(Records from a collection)
--
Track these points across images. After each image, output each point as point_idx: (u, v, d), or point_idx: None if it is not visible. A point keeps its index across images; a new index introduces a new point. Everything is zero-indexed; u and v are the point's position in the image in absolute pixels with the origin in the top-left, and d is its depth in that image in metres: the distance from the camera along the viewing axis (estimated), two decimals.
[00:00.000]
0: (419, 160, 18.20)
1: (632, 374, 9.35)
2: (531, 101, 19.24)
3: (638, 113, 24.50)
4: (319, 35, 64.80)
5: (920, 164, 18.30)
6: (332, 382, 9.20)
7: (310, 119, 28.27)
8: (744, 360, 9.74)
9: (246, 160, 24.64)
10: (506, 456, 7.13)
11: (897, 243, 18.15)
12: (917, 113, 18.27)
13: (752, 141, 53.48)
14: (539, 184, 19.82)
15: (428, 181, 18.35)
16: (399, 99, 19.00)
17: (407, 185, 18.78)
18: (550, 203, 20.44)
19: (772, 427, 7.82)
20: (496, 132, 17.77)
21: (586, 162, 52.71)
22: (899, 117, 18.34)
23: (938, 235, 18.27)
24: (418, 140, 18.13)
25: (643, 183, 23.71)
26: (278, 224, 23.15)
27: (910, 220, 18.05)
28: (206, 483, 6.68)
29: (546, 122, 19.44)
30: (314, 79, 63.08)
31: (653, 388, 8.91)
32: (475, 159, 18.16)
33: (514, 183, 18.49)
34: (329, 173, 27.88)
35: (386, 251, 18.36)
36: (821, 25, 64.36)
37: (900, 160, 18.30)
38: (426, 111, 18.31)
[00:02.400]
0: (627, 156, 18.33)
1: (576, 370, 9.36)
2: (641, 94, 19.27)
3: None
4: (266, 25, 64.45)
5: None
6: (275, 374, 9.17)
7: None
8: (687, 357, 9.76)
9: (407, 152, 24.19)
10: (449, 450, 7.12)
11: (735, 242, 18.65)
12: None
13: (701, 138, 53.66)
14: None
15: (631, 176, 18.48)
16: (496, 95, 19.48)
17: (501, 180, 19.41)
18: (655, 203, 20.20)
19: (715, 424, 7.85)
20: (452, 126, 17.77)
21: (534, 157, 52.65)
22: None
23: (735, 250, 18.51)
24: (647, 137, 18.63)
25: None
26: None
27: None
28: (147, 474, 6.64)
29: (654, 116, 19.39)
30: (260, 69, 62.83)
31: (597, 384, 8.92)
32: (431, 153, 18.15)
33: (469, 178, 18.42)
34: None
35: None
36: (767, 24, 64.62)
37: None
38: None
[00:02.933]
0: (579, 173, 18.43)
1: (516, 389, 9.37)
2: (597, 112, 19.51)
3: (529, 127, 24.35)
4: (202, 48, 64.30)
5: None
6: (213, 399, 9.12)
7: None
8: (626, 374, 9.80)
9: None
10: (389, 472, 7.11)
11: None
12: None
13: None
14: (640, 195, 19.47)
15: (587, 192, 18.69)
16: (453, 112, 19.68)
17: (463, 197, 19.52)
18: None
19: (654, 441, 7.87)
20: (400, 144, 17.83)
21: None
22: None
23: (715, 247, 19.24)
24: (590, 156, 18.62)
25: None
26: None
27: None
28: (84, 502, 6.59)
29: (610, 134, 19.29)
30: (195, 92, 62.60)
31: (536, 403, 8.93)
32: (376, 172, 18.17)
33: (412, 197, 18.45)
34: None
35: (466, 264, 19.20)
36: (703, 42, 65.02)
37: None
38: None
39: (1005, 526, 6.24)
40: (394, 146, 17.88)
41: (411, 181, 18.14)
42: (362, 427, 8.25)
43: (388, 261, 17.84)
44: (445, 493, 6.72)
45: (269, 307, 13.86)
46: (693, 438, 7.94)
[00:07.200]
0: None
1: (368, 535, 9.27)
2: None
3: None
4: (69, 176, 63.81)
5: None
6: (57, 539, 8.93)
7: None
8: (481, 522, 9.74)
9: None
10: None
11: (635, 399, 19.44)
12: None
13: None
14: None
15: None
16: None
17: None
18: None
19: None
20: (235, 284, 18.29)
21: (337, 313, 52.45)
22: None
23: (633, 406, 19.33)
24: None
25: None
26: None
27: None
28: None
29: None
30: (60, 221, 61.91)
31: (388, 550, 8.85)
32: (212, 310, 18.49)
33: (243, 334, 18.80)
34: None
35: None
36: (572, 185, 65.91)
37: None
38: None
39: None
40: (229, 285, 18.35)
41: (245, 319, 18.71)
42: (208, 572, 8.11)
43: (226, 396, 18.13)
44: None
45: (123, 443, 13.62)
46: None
--
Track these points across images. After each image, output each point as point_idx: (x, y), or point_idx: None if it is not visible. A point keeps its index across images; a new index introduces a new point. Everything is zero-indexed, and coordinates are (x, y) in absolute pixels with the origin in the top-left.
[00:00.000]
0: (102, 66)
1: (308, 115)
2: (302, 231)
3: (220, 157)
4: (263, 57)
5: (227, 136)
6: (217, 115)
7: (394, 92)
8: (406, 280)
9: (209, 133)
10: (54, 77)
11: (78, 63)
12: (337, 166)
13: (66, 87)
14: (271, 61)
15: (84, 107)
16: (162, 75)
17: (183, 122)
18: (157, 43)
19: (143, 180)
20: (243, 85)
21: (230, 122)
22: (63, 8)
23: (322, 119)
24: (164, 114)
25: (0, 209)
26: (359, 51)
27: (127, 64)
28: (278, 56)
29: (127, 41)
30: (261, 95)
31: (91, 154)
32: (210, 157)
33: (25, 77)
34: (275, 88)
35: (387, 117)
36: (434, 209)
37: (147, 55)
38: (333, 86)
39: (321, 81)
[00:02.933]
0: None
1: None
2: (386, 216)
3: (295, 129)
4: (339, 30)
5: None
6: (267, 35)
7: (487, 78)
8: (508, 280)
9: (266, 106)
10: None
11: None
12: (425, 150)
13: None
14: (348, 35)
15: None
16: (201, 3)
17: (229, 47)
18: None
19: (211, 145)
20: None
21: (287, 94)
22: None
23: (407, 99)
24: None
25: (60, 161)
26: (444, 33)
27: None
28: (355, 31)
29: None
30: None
--
DESCRIPTION OF THE TASK
The answer must be a single number: how many lines in the records above contain the word "across".

EXERCISE ANSWER
2